4. After the puppy has gone potty, it is OK to bring them back in the house to play. Keep a close eye on them for sniffing and any signs that they may need to go back outside. If you can’t supervise the puppy, put it back in its crate. The idea is that you don’t want to give the puppy the opportunity to soil in the house until they absolutely understand that outdoors is the place to go.

5. On the occasions that you can’t take the puppy outside every hour. Never confine your puppy to its crate for more than 3 hours at one time. Like I said earlier, young puppies don’t have strong bladder control and they don’t like soiling their crate. After a year old, it is not uncommon for a dog to be able to go 8 hours between potty breaks, but don’t expect a puppy under a year to be able to do that.

6. Never scold your dog for mistakes, especially in young dogs, it is not their fault.
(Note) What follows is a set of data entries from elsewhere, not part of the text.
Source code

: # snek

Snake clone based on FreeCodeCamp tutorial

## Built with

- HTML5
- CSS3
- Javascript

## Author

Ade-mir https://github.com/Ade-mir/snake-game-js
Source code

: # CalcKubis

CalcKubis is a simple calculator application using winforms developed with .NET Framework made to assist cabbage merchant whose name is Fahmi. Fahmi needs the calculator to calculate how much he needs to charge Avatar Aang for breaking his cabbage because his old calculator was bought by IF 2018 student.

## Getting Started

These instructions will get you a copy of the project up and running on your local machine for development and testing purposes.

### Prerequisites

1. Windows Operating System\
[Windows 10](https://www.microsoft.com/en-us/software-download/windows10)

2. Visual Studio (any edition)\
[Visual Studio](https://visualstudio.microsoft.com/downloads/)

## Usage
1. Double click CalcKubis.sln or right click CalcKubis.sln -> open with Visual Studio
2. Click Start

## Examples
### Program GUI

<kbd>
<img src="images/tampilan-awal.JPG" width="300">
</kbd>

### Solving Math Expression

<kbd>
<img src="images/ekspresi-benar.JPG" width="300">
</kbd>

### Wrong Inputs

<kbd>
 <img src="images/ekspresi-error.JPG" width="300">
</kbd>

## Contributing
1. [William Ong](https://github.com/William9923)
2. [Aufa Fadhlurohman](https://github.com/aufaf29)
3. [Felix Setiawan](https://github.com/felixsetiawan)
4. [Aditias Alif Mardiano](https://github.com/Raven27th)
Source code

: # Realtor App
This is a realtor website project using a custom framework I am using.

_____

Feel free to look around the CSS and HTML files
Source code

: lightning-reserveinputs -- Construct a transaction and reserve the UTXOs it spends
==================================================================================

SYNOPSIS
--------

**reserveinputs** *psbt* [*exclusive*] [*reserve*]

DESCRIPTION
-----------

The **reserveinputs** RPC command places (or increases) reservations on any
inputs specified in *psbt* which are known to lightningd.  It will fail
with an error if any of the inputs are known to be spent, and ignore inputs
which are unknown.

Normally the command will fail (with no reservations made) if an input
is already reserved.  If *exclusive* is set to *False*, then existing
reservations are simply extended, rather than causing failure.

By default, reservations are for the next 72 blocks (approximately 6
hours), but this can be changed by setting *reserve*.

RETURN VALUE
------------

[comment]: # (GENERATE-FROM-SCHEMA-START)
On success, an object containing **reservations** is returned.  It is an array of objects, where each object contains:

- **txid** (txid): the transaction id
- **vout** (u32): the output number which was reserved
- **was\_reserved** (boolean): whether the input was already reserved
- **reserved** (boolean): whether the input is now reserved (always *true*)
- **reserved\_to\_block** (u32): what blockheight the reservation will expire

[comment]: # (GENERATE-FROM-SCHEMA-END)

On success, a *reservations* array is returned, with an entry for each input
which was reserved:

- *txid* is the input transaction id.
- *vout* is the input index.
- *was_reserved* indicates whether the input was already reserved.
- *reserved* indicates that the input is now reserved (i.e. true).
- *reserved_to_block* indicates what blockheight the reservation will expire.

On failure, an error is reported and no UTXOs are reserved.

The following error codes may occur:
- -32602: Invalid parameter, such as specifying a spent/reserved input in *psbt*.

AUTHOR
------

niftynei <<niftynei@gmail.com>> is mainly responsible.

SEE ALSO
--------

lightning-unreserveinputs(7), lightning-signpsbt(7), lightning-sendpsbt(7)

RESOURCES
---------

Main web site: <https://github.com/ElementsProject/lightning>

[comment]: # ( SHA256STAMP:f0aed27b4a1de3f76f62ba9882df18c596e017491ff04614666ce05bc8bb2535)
It is the owners fault for not supervising them close enough. And not responding to the clues the dog is giving that it needs to go outside. As an owner, start watching for those clues. Most puppies will want to go outside after they wake up, after they eat, after playing and throughout the day at least every 3 hours. Watch for sniffing, running to the door, and a boost of energy followed by a pause. Always take the puppy outside after eating and sleeping.

Getting your puppy used to a crate:

Although dogs are den animals, your puppy will want to be with you instead of being alone. It has spent it’s entire life surrounded by litter mates, it’s mother and now you and your family. It does not want to be alone. Here are some tips to make the crate transition easier...
1. Before you put the puppy in it’s crate, take it out to potty. Then give it a good amount of exercise, so it is tired. If you put a puppy back in it’s crate when it’s wide awake and wanting to play, you’ll never hear the end of it...
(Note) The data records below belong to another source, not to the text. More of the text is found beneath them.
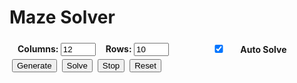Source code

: # Maze Solver

<div id="mazeApp">
  <canvas id="myCanvas" width="800" height="600"></canvas>
</div>

  <div id="mazeControls">
    <div id="mazeSize">
      <div>
        <label for="numColumns">Columns:</label>
        <input class="md-input" type="number" id="numColumns" value="12" min="2" />
      </div>
      <div>
        <label for="numRows">Rows:</label>
        <input class="md-input" type="number" id="numRows" value="10" min="2" />
      </div>
      <div id="maze-autoSolve"><label class="task-list-control task-list-item "><input type="checkbox" checked id="autoSolve"><span class="task-list-indicator"></span></label> Auto Solve </div>
    </div>
    <div id="mazeSolve" markdown>
      <button id="mazeGenerate" class = "md-button md-button--primary">Generate</button>
      <button id="solveButton" class = "md-button md-button--primary">Solve</button>
      <button id="stopButton" class = "md-button md-button--primary">Stop</button>
      <button id="resetButton" class = "md-button md-button--primary">Reset</button>
    </div>
  </div>


<script src="gprimitives.js"></script>
<script src="maze.js"></script>
<script src="main.js"></script>
<style>
    #mazeSize {
        display: inline-flex;
        /* flex-direction: column;
        align-items: flex-start;
        justify-content: flex-start;
        padding: 10px; */   
        padding: 5px; 
        font-weight: bold;
    }
    #mazeSize > div {
        padding-left: 0.5rem;
        padding-right: 0.5rem;
    }
    #mazeSize input {
        width: 3.5rem;
        /* Additional styles for child inputs can go here */
    }
    #maze-autoSolve {
      margin-left: 2rem;
    }
    #mazeSolve > button {
      /* padding: 5px; */
      /* margin-left: 2rem; */
      margin-left: 0.25rem;
    }
    @media (max-width: 600px) {
        #mazeSize {
            padding: 2px; 
            font-weight: bold;
        }
        #mazeSize > div {
            padding-left: 2px;
            padding-right: 2px;
        }
        #mazeSize input {
            width: 3rem;
        }
        #maze-autoSolve {
            margin-left: 1.2rem;
        }
        #mazeSolve > button {
            margin-left: 0.05rem;
            padding-left: 0.25rem;
            padding-right: 0.25rem;
        }
        #mazeSolve > {
            display: inline-block;
        }
    }
</style>
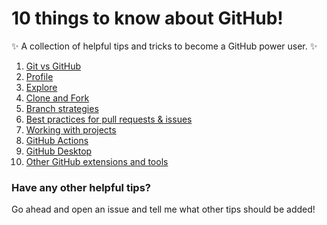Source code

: # 10 things to know about GitHub!

:sparkles:  A collection of helpful tips and tricks to become a GitHub power user. :sparkles: 

1. [Git vs GitHub](git-vs-github.md)
2. [Profile](profile.md)
3. [Explore](explore.md)
4. [Clone and Fork](clone-vs-fork.md)
5. [Branch strategies](branches.md)
6. [Best practices for pull requests & issues](prs-and-issues.md)
7. [Working with projects](projects.md)
8. [GitHub Actions](actions.md)
9. [GitHub Desktop](desktop.md)
10. [Other GitHub extensions and tools](tools.md)

### Have any other helpful tips?

Go ahead and open an issue and tell me what other tips should be added!
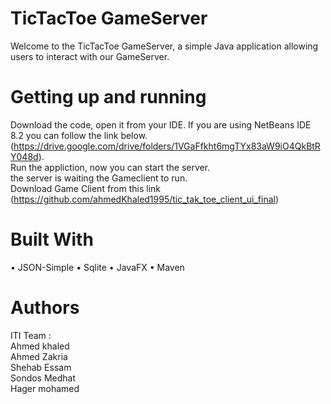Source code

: # TicTacToe GameServer 
Welcome to the TicTacToe GameServer, a simple Java application allowing users to interact with our GameServer. 
# Getting up and running
  Download the code, open it from your IDE. If you are using NetBeans IDE 8.2 you can follow the link below.<br/>
  (https://drive.google.com/drive/folders/1VGaFfkht6mgTYx83aW9iO4QkBtRY048d).<br/>Run the appliction, now you can start the server.<br/>
  the server is waiting the Gameclient to run.<br/>
  Download Game Client from this link (https://github.com/ahmedKhaled1995/tic_tak_toe_client_ui_final)
# Built With
  •	JSON-Simple 
  •	Sqlite 
  •	JavaFX 
  •	Maven
# Authors
ITI Team :<br/>
Ahmed khaled<br/>
Ahmed Zakria<br/>
Shehab Essam<br/>
Sondos Medhat<br/>
Hager mohamed<br/>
2. When you put the puppy in it’s crate and it immediately starts to cry, ignore it. The puppy wants you to come back and let it out. If you break down and run in there, you’ve given in to the puppy and the next time it will cry even louder and longer. Don’t yell at the puppy either. Just go ahead with your daily activities and ignore the cries. Eventually they will stop.
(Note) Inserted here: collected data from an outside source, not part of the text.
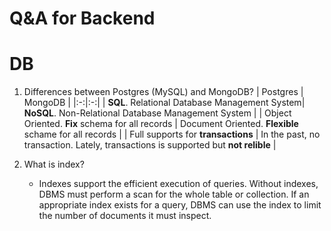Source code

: # Q&A for Backend




# DB
1. Differences between Postgres (MySQL) and MongoDB?
    | Postgres | MongoDB  |
    |:-:|:-:|
    | __SQL__. Relational Database Management System| __NoSQL__. Non-Relational Database Management System |
    | Object Oriented. __Fix__ schema for all records | Document Oriented. __Flexible__ schame for all records |
    | Full supports for __transactions__ | In the past, no transaction. Lately, transactions is supported but __not relible__ |

2. What is index?
    - Indexes support the efficient execution of queries. Without indexes, DBMS must perform a scan for the whole table or collection. If an appropriate index exists for a query, DBMS can use the index to limit the number of documents it must inspect.

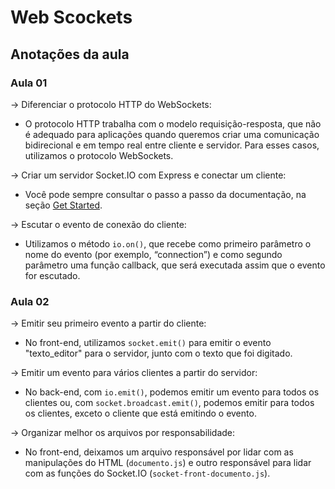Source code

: # Web Scockets

## Anotações da aula

### Aula 01

-> Diferenciar o protocolo HTTP do WebSockets:

  - O protocolo HTTP trabalha com o modelo requisição-resposta, que não é adequado para aplicações quando queremos criar uma comunicação bidirecional e em tempo real entre cliente e servidor. Para esses casos, utilizamos o protocolo WebSockets.

-> Criar um servidor Socket.IO com Express e conectar um cliente:

  - Você pode sempre consultar o passo a passo da documentação, na seção [Get Started](https://socket.io/get-started/chat).

-> Escutar o evento de conexão do cliente:

  - Utilizamos o método `io.on()`, que recebe como primeiro parâmetro o nome do evento (por exemplo, “connection”) e como segundo parâmetro uma função callback, que será executada assim que o evento for escutado.

### Aula 02

-> Emitir seu primeiro evento a partir do cliente:

  - No front-end, utilizamos `socket.emit()` para emitir o evento "texto_editor" para o servidor, junto com o texto que foi digitado.

-> Emitir um evento para vários clientes a partir do servidor:

  - No back-end, com `io.emit()`, podemos emitir um evento para todos os clientes ou, com `socket.broadcast.emit()`, podemos emitir para todos os clientes, exceto o cliente que está emitindo o evento.

-> Organizar melhor os arquivos por responsabilidade:

  - No front-end, deixamos um arquivo responsável por lidar com as manipulações do HTML (`documento.js`) e outro responsável para lidar com as funções do Socket.IO (`socket-front-documento.js`).

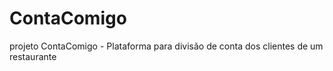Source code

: # ContaComigo
projeto ContaComigo - Plataforma para divisão de conta dos clientes de um restaurante
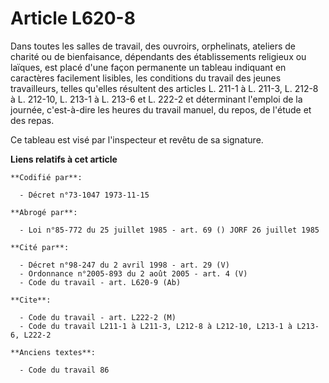 # Article L620-8

Dans toutes les salles de travail, des ouvroirs, orphelinats, ateliers de charité ou de bienfaisance, dépendants des
établissements religieux ou laïques, est placé d'une façon permanente un tableau indiquant en caractères facilement lisibles,
les conditions du travail des jeunes travailleurs, telles qu'elles résultent des articles L. 211-1 à L. 211-3, L. 212-8 à L.
212-10, L. 213-1 à L. 213-6 et L. 222-2 et déterminant l'emploi de la journée, c'est-à-dire les heures du travail manuel, du
repos, de l'étude et des repas.

Ce tableau est visé par l'inspecteur et revêtu de sa signature.

**Liens relatifs à cet article**

	**Codifié par**:

	  - Décret n°73-1047 1973-11-15

	**Abrogé par**:

	  - Loi n°85-772 du 25 juillet 1985 - art. 69 () JORF 26 juillet 1985

	**Cité par**:

	  - Décret n°98-247 du 2 avril 1998 - art. 29 (V)
	  - Ordonnance n°2005-893 du 2 août 2005 - art. 4 (V)
	  - Code du travail - art. L620-9 (Ab)

	**Cite**:

	  - Code du travail - art. L222-2 (M)
	  - Code du travail L211-1 à L211-3, L212-8 à L212-10, L213-1 à L213-6, L222-2

	**Anciens textes**:

	  - Code du travail 86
3. If the puppy has been quiet in the crate for awhile and then you hear it crying, it may need to go potty. Try to get to the puppy before it starts crying for very long. Don’t wait it out to see if it will stop. If you do that, then all you’ve done is taught it that if it cries long enough, eventually you’ll come get it. This is especially important at night. Most people don’t want to set an alarm at night to take the puppy outside on a regular basis, so they wait until they hear the puppy crying. The quicker you get to the puppy and get it outside, the quicker you’ll get back to sleep. At night, after the puppy goes potty, it will most likely want to play. You have two choices, play with the puppy (consistent to what you are doing during the day) and wear it out before putting it back in the crate, or putting it back in wide awake and listening to it cry. Either way you’re not going back to sleep until it does!

4. The crate should be the puppy’s house and safety area. The puppy should eventually want to go in there on it’s own when it’s tired and wants to sleep. Never confine a puppy in crate for punishment. And don’t leave it in it’s crate for long periods of time. Puppies need exercise and interaction with your family to become well-rounded dogs.